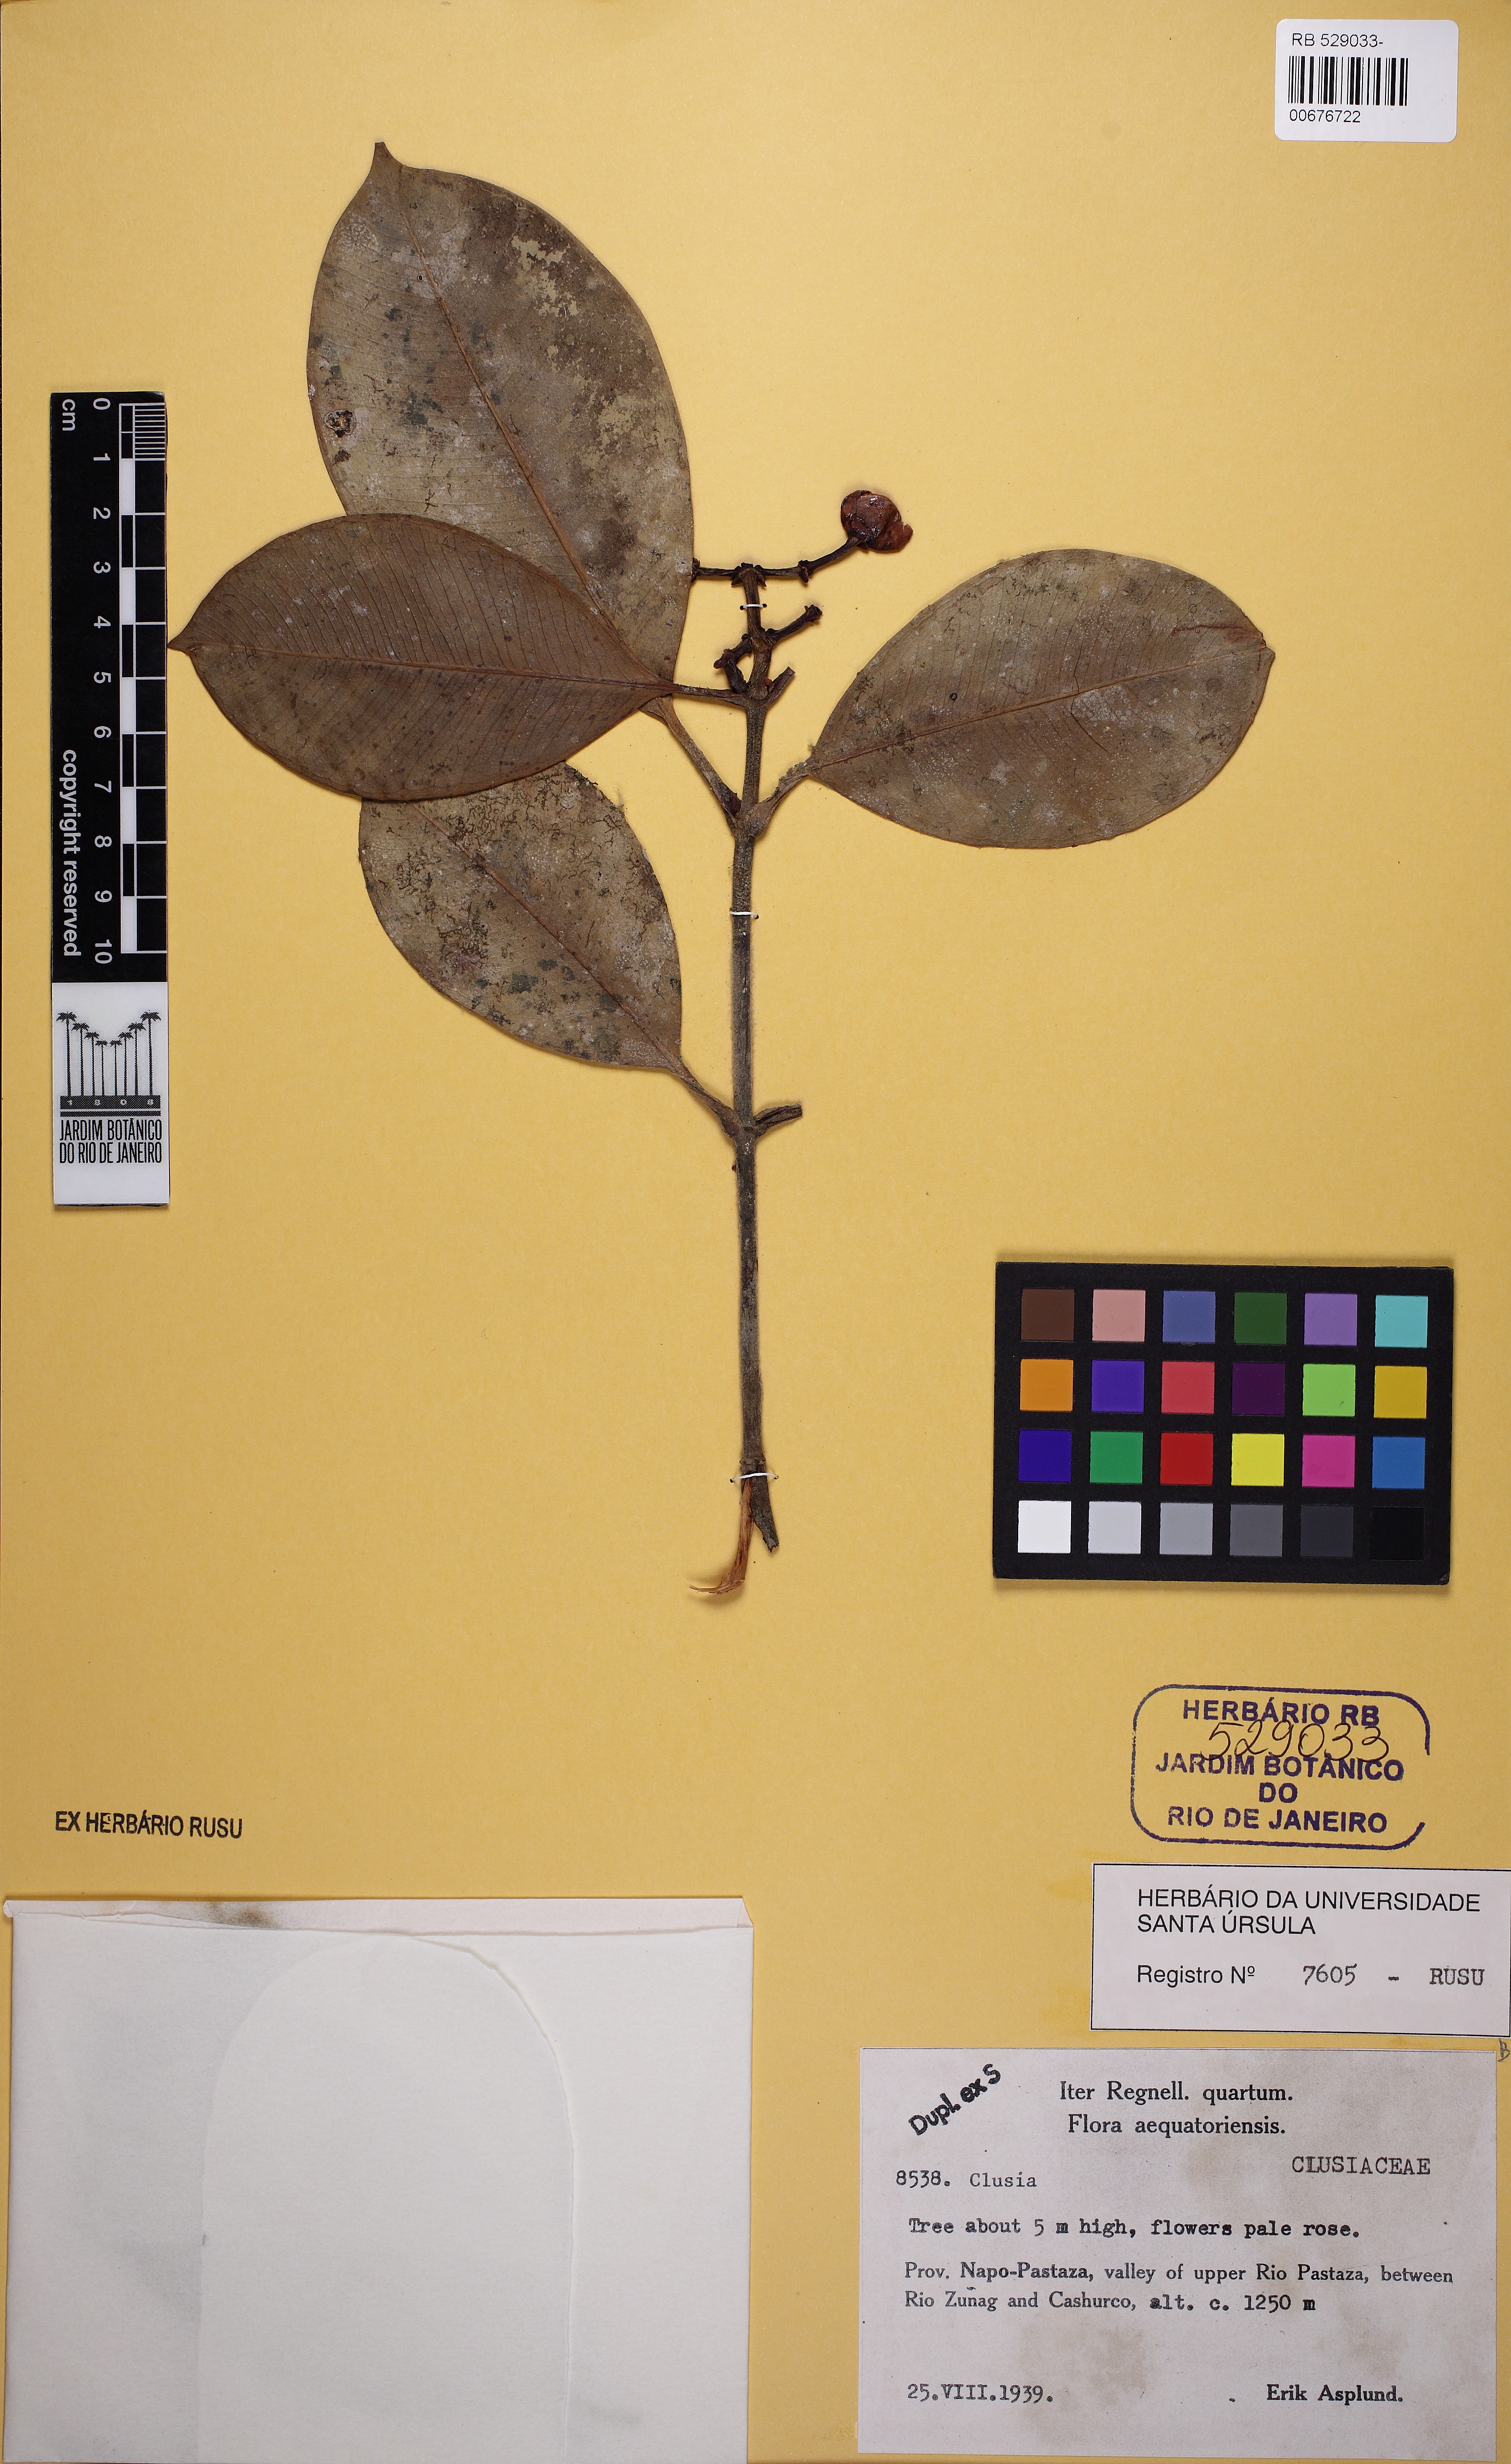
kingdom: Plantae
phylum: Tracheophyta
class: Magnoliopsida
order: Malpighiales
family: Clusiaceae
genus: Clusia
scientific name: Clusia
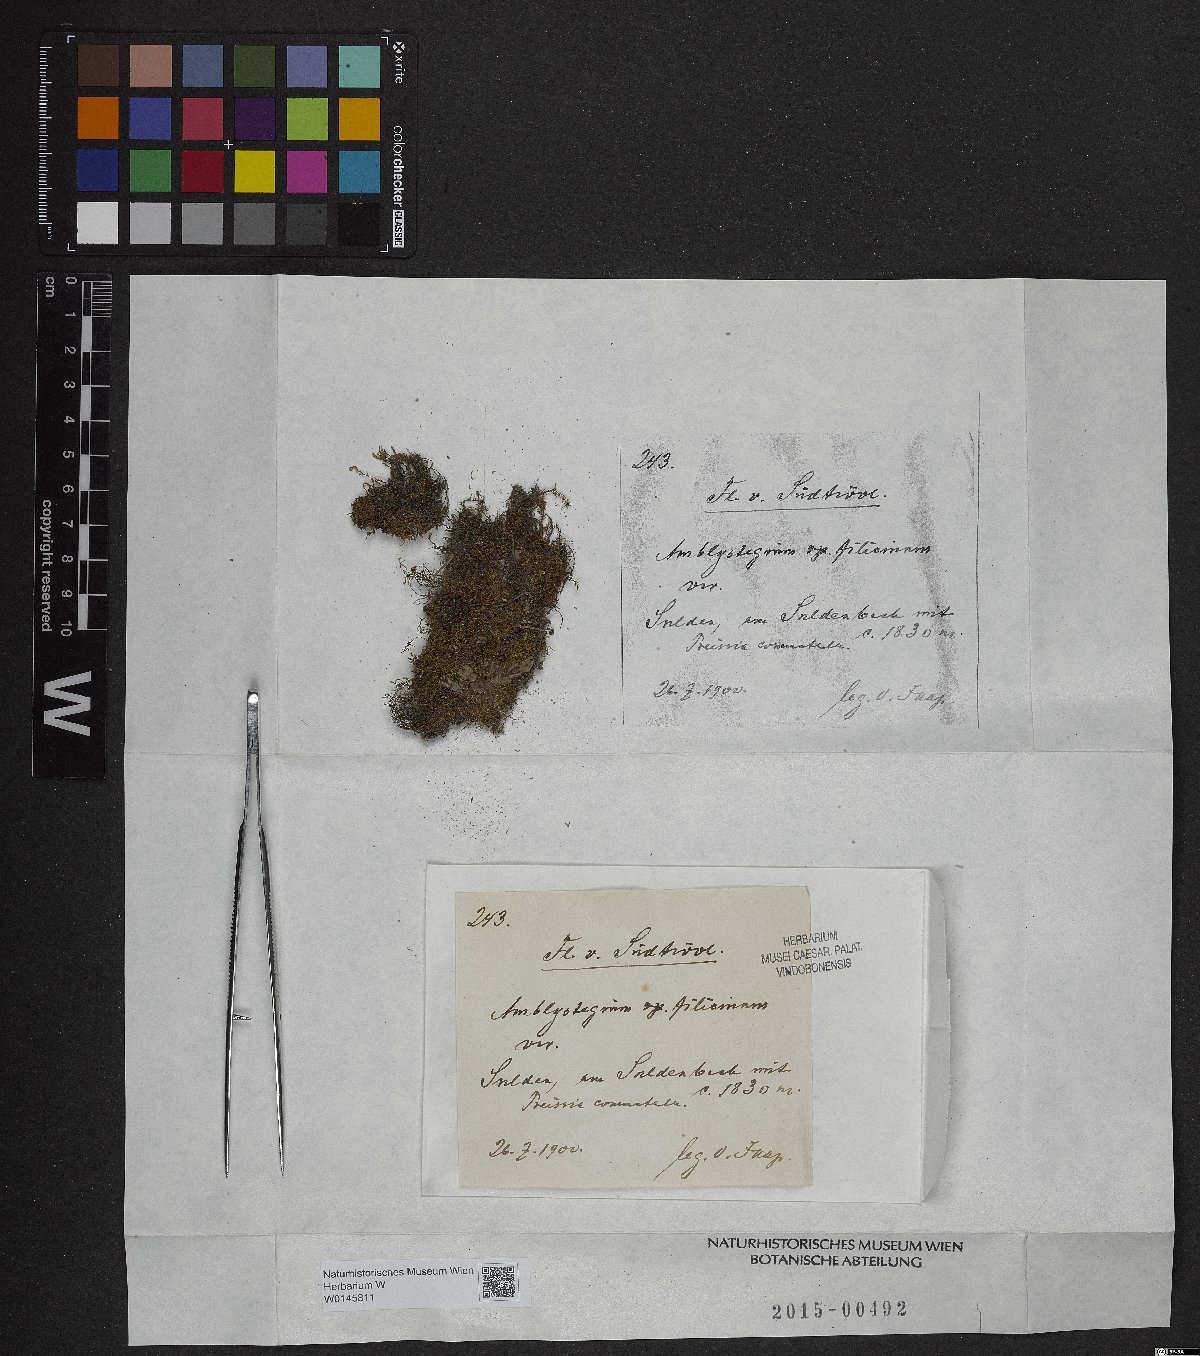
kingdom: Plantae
============================================================
**WORK REQUIRED:** Copy out the lines of the material with each "scientific name" swapped for "taxon name", keeping everything else the same, and leave the pictures out.

**RESULT OF THE TASK:**
kingdom: Plantae
phylum: Tracheophyta
class: Magnoliopsida
order: Malpighiales
family: Clusiaceae
genus: Clusia
taxon name: Clusia
kingdom: Plantae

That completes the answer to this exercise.